Case Title: Power Mech Projects Limited v. BHEL, AP 444 of 2023
The High Court of Calcutta has held that absence of arbitration clause in the main agreement is immaterial when it specifically incorporates another agreement containing arbitration clause.
The bench of Justice Moushumi Bhattacharya held that Section 7(5) of the A&C Act allows incorporation of the arbitration agreement by reference and a case wherein the main agreement specifically incorporates the earlier agreements containing arbitration clause, the situation would squarely be covered by the said Section.
Gujarat High Court
Case Title: InstaKart Services v. Megastone Logiparks Pvt Ltd, Petition under Arbitration Act no. 159 of 2022
LL Citation: 2023 LiveLaw (Guj) 168
The High Court of Gujarat has held that when wo agreements are co-terminus and their performance is interdependent, the arbitration clause in one agreement can be invoked for the other as well.
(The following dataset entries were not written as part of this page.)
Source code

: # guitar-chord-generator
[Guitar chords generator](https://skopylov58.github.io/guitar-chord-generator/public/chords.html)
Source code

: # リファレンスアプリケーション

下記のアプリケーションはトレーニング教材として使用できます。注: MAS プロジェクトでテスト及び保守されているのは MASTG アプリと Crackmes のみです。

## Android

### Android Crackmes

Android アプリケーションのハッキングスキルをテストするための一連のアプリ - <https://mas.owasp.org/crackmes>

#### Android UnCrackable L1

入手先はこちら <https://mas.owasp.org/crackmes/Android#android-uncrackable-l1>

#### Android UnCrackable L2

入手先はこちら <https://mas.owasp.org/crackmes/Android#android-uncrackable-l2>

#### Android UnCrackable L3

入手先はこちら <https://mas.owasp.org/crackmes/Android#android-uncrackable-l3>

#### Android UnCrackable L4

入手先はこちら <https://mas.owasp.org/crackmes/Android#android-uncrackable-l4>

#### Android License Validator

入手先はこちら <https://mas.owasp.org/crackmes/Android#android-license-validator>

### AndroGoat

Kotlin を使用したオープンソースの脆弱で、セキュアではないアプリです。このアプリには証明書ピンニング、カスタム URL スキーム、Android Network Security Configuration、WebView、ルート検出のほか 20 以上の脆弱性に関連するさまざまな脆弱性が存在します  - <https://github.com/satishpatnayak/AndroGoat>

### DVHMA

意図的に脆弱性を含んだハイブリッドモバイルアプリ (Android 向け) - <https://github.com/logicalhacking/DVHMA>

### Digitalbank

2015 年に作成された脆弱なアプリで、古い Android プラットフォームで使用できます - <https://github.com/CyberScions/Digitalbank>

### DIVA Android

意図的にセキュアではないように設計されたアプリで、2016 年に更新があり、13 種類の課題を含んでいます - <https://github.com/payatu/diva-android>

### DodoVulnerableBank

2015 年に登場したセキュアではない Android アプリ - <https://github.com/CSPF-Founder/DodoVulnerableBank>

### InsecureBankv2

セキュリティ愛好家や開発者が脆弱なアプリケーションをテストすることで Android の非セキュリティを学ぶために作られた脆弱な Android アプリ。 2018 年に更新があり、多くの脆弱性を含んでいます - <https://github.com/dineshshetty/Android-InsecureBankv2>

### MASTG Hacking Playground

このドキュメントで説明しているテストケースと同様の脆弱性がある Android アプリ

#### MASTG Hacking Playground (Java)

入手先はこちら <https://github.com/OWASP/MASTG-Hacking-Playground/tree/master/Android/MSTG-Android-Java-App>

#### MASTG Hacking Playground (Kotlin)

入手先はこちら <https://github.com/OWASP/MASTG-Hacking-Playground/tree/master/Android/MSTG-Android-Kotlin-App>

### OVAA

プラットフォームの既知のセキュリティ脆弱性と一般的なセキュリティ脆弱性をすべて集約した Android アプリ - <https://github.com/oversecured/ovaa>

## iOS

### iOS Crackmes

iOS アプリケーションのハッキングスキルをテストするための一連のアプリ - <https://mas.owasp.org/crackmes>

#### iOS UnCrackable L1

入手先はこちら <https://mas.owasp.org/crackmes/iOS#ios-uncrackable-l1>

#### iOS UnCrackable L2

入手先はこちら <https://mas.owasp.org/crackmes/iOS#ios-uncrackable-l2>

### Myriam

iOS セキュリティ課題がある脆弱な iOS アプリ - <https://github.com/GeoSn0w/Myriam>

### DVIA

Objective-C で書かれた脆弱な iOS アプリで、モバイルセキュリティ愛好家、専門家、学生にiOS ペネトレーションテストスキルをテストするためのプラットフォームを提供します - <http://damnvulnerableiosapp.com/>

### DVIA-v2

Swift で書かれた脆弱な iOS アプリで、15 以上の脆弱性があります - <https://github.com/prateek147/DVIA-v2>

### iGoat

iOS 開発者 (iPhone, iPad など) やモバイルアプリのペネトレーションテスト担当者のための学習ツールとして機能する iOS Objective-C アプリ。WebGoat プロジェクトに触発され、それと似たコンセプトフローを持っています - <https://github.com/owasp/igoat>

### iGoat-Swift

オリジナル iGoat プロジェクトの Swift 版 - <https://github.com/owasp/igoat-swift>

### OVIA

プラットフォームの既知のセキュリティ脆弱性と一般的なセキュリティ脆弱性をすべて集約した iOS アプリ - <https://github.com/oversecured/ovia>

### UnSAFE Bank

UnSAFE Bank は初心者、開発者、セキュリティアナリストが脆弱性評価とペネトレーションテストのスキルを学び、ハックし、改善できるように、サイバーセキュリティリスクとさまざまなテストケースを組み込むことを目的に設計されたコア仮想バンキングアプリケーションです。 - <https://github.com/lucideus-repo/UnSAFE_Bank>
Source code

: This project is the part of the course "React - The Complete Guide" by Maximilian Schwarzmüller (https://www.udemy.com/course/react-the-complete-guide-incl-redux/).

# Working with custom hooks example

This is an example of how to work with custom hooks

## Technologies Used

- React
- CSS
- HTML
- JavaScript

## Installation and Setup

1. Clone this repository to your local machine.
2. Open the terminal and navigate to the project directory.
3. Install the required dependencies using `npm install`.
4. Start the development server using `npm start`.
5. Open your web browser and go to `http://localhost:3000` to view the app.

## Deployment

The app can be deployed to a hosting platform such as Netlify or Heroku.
The bench of Chief Justice Sunita Agarwal held that when two agreements are integrally related to each other and the performance of one is dependent on the other, then the absence of an arbitration clause in one of such agreement would not be material as the arbitration clause contained in the other would govern both the agreements.
Case Title: InstaKart Services v. Megastone Logiparks Pvt Ltd, Petition under Arbitration Act no. 159 of 2022
LL Citation: 2023 LiveLaw (Guj) 168
The High Court of Gujarat has held that the place of arbitration is the venue and not the seat of arbitration when there is a contradictory exclusive jurisdiction clause.
The bench of Chief Justice Sunita Agarwal held that the place where the arbitration is stated to be conducted would be the venue of arbitration when the agreement contains an exclusive jurisdiction clause that confers exclusive jurisdiction on a court in a different place. It held that the presence of such an exclusive jurisdiction clause would be a contrary indicator which prevents the venue of being the seat of arbitration.
Karnataka High Court
Case Title: Karnataka State Highways Improvement Project AND M/s. KMC - VDB (JV), W.P. No. 29440 of 2019
The Karnataka High Court has held that an arbitral award which does not deal with either movable property or immovable property, but awards damages payable to the award holder, does not attract stamp duty under the Karnataka Stamp Act, 1957.
Justice R Nataraj thus dismissed a petition challenging an order of the trial court rejecting its application seeking to impound the award of the arbitrator for non-payment of stamp duty by the respondent.